Examples of using Başını in Turkish and their translations into English

{-}
  • Colloquial category close
  • Ecclesiastic category close
  • Ecclesiastic category close
  • Computer category close
  • Programming category close
Ryder, başını kaldır. Ryder.
Ryder, chin up.- Ryder.
Bu mu başını ağrıtan şey?
This is what's giving you trouble?
Başını dinlenmek ister misin? Kovuldun?
Fired. Do you want to hear how it starts?
Başını kaçırmaktan nefret ediyorum. Bir dakika.
One minute. I hate missing the beginning.
Sonunda burada olduğum sürece başını kaçırmak beni rahatsız etmez.
I don't mind missing the start as long as I'm here at the end.
Colin başını biraz eğ.
Colin, chin down a little bit.
Korkarım senin de başını ağrıtmıştır.
I'm afraid he gave you trouble.
Birazını kaçırsan da başını biliyorsun.
If you miss some, you know how it starts.

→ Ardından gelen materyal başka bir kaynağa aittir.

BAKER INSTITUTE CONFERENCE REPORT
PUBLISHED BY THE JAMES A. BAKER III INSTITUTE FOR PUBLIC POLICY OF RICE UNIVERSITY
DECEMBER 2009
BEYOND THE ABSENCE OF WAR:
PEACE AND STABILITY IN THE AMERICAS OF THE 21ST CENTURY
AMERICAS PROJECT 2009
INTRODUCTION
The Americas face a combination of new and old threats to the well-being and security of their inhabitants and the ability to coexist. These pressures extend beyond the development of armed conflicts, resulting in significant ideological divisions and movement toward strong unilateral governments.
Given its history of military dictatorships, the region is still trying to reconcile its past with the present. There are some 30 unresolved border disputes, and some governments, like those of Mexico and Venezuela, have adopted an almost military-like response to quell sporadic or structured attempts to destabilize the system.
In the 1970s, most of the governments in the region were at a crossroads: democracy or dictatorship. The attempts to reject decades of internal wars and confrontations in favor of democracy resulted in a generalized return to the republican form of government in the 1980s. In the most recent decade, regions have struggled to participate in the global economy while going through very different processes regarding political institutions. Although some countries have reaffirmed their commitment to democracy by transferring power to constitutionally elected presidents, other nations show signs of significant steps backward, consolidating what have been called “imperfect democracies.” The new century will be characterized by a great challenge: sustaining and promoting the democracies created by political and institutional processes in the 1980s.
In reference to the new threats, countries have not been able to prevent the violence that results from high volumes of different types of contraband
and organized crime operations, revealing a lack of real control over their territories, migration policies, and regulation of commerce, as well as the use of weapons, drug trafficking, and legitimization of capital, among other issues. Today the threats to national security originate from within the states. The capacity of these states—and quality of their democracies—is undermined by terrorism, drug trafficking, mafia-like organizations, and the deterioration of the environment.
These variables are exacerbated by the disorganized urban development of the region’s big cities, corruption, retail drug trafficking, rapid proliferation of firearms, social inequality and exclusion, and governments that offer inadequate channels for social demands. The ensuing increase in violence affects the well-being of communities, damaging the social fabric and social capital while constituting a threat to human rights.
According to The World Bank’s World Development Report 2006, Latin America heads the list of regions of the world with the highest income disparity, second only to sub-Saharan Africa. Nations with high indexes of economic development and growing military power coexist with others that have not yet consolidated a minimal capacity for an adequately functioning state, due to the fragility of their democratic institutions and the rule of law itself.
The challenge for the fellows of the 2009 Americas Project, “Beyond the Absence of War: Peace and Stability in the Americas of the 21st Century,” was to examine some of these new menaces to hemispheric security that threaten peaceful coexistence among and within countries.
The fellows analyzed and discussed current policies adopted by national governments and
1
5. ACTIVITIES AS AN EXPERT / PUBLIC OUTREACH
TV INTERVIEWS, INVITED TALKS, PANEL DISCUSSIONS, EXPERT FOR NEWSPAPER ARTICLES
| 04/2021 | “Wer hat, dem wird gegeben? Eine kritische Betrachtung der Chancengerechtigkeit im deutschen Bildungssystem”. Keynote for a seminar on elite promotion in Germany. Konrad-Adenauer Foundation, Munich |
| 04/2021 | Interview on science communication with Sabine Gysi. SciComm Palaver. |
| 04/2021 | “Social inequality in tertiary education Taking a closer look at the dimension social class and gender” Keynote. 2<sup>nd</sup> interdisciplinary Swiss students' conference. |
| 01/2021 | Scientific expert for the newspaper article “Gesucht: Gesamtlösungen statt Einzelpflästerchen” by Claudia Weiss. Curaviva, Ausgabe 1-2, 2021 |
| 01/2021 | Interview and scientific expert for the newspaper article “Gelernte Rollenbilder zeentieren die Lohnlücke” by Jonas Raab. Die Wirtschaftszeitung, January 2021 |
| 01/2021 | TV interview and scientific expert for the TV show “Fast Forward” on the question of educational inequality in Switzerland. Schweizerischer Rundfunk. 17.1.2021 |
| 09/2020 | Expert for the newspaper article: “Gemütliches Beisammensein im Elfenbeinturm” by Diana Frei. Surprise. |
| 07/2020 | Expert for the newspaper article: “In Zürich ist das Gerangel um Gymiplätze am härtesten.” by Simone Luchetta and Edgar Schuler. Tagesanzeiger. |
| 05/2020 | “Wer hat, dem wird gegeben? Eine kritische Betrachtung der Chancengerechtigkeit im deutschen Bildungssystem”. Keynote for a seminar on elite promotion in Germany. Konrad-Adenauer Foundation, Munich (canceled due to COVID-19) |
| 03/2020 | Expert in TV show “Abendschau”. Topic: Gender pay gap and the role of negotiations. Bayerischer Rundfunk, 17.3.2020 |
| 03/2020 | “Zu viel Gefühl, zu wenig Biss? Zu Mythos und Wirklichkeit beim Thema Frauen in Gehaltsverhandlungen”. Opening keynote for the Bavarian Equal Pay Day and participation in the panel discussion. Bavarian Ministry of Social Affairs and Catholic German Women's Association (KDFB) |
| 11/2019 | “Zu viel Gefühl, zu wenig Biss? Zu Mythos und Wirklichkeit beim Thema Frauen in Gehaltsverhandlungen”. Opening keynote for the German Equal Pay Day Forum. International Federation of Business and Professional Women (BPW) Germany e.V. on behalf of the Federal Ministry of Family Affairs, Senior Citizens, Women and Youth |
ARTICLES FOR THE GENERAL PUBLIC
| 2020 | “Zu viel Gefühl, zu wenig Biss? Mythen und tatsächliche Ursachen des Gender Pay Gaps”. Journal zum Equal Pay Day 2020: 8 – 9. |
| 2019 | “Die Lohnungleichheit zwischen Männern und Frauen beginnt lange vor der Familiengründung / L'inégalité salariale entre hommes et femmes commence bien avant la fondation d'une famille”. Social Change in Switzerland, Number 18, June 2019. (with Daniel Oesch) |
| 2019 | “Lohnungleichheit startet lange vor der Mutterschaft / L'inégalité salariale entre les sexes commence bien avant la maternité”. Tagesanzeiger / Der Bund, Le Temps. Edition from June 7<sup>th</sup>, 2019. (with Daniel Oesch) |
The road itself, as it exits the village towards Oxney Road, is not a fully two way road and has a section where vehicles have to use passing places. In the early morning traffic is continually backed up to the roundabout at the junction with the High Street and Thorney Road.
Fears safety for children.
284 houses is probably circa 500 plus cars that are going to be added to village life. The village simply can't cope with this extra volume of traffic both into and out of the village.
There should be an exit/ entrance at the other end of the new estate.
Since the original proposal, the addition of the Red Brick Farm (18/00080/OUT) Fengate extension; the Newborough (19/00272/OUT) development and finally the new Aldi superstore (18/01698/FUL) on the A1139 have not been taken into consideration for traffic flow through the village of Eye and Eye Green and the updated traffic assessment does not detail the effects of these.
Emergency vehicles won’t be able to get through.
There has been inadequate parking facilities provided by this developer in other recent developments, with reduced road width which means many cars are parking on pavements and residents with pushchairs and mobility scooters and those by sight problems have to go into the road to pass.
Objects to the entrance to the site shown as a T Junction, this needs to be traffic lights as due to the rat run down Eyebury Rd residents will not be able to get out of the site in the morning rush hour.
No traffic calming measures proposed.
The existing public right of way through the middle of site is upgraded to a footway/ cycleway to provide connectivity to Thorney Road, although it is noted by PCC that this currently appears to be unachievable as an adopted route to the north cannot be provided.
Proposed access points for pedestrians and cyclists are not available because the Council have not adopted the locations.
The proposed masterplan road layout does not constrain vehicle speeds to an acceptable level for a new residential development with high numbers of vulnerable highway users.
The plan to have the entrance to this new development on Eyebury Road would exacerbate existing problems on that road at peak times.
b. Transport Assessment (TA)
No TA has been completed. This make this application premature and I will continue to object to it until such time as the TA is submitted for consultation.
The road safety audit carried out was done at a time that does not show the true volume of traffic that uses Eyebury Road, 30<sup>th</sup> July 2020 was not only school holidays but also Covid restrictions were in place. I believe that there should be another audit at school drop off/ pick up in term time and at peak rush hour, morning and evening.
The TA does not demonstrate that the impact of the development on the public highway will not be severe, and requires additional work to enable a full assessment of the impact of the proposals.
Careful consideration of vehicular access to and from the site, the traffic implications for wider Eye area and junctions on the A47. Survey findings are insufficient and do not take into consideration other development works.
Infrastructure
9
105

Başını zaten biliyorsunuz.
Ye already ken the beginning.
Başını kaçırmak benim için önemli değil. Sonuna yetiştiğim sürece.
I will miss the start as long as I'm here at the end.
Artık Edward French başını ağrıtamayacak.
Your Edward French won't give you any more trouble.
Veya bütün McAllistairların başını kesebilirim.
Or I could just cut off all the McAllistairs' heads.
Dağa tırman.- Başını kaldır.
Charge the mountain!- Chin up.
Hikâyenin başını bilmek tüm sorularımızı cevaplar sandın.
Answers all of our questions! like somehow knowing the beginning of the story at the end.
Eyalet yönetiminde yerel düzeyde tam dört yıl onların başını ağrıttım.
In county office, I gave them trouble on a local level for four straight years.
Dümdüz bak. Başını kaldır.
Look in front. Lift the chin.
Hayır. Ama bak, kurbanlarının başını kesebilirdi.
No. But look, he could be cutting his victims' heads off.
Başını kaçırmak benim için önemli değil. Sonuna yetiştiğim sürece.
I don't mind missing the start as long as I'm here at the end.
Film 3 dakika içinde başlayacak, başını kaçırmak istemiyorum.
The film will begin in 3 minutes! I don't want to miss the beginning.
Görünüşe göre, senin de başını çok ağrıtmış.
It seems he really gave you a lot of trouble.